TASK GOAL:
Look over the listing below and tally the lines in which the word "scale" turns up. Answer with the tally only.

DATA EXCERPTS:

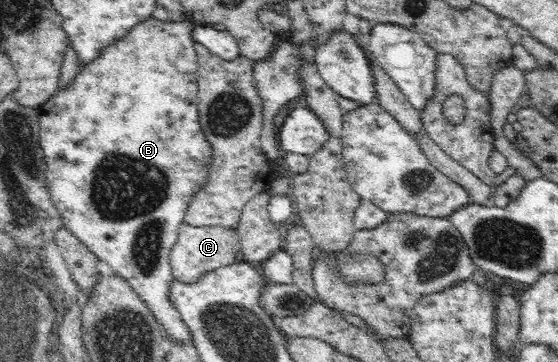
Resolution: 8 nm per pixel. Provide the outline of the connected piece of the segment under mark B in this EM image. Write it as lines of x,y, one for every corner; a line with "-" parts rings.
148,18
135,25
125,37
120,38
115,45
103,49
103,53
95,61
85,62
75,77
75,83
67,85
65,89
56,91
51,102
45,102
38,108
39,126
41,126
41,146
47,156
47,180
51,188
51,196
55,206
63,214
63,223
66,229
75,234
79,242
83,242
100,261
105,261
119,273
120,277
127,280
129,285
140,296
140,299
151,309
155,319
161,324
162,332
173,343
191,344
191,331
182,321
177,310
172,305
170,285
172,279
171,262
169,253
179,235
179,226
185,222
187,207
195,193
207,182
207,167
211,162
211,143
203,132
203,124
199,123
199,101
196,100
199,91
199,60
196,59
195,41
192,38
194,22
190,20
175,22
157,21

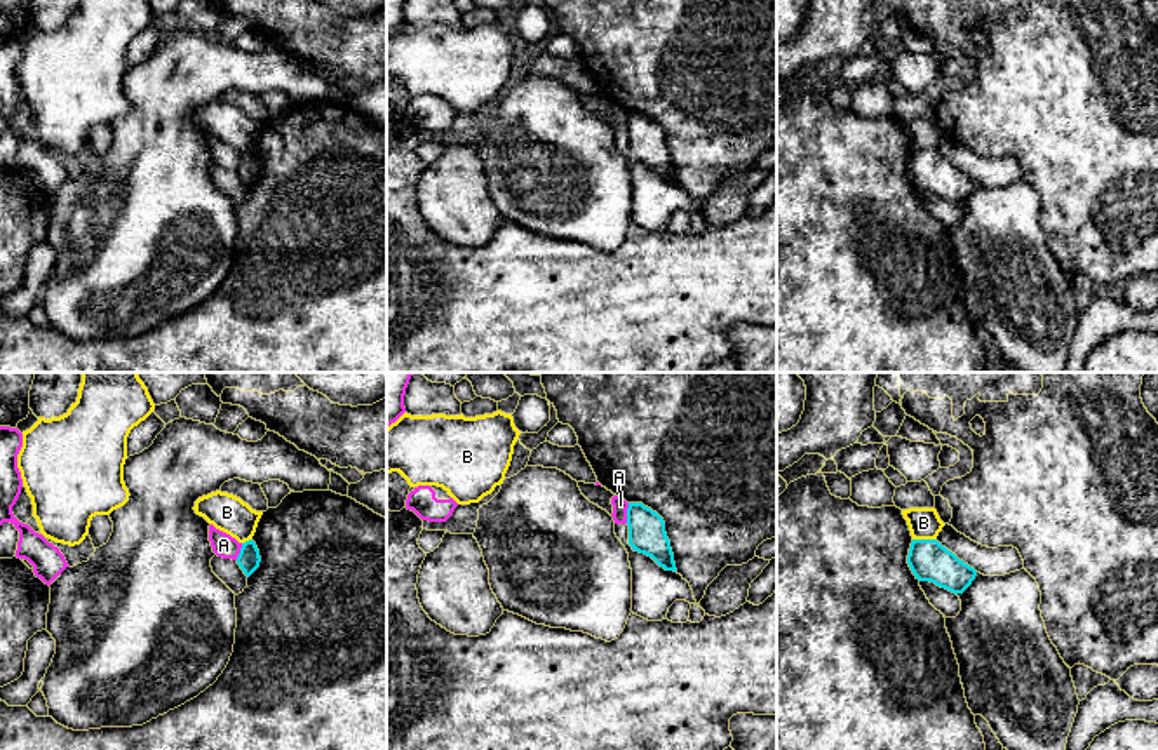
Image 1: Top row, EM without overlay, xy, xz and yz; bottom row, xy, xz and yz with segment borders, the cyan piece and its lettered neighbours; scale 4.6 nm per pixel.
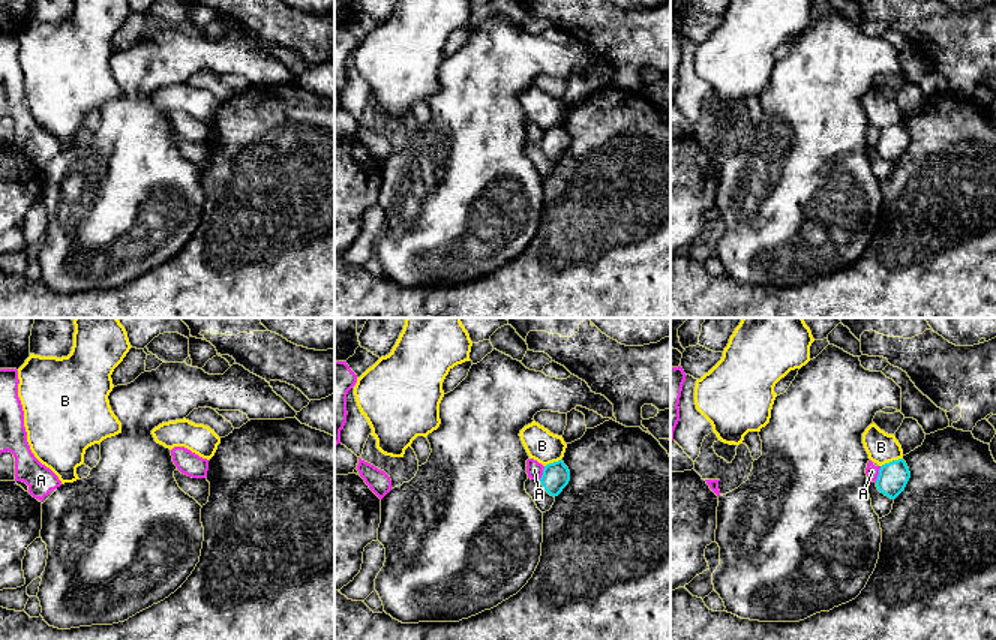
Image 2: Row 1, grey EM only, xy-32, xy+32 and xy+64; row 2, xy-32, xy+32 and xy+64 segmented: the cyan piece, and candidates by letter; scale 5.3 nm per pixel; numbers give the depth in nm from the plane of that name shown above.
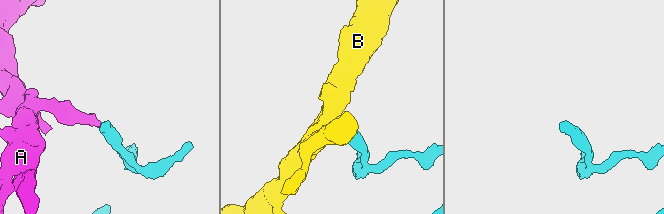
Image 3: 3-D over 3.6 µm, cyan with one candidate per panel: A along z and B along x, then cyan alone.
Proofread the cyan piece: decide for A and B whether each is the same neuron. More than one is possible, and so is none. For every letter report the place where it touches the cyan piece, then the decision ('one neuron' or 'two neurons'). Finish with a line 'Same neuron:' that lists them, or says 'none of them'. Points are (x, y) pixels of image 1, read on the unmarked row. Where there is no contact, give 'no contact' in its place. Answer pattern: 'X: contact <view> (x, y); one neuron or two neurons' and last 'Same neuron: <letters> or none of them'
A: contact xz (627, 124); two neurons
B: contact yz (925, 150); two neurons
Same neuron: none of them

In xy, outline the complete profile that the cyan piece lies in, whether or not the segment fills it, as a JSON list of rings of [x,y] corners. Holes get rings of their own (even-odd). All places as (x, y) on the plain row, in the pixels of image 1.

SOLVED PROBLEM:
2